### Work to complete
Every entry is to be reproduced word for word, but the images are not.
___ Records provided
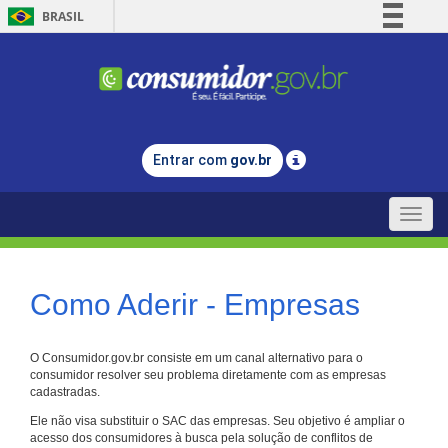
BRASIL
Simplifique!
Comunica BR
Participe
Acesso à informação
Entrar com
gov.br
Legislação
Canais
Toggle
naviga
Como Aderir - Empresas
O Consumidor.gov.br consiste em um canal alternativo para o
consumidor resolver seu problema diretamente com as empresas
cadastradas.
Ele não visa substituir o SAC das empresas. Seu objetivo é ampliar o
acesso dos consumidores à busca pela solução de conflitos de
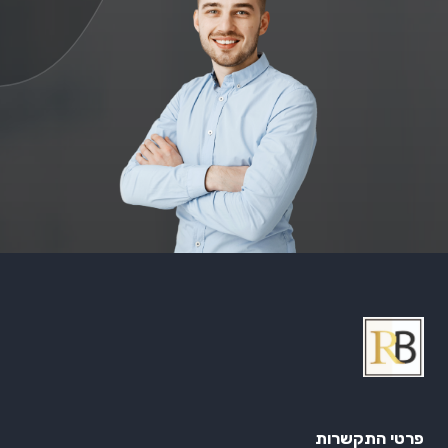
פרטי התקשרות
______
### Solved problem
BRASIL
Simplifique!
Comunica BR
Participe
Acesso à informação
Entrar com
gov.br
Legislação
Canais
Toggle
naviga
Como Aderir - Empresas
O Consumidor.gov.br consiste em um canal alternativo para o
consumidor resolver seu problema diretamente com as empresas
cadastradas.
Ele não visa substituir o SAC das empresas. Seu objetivo é ampliar o
acesso dos consumidores à busca pela solução de conflitos de
פרטי התקשרות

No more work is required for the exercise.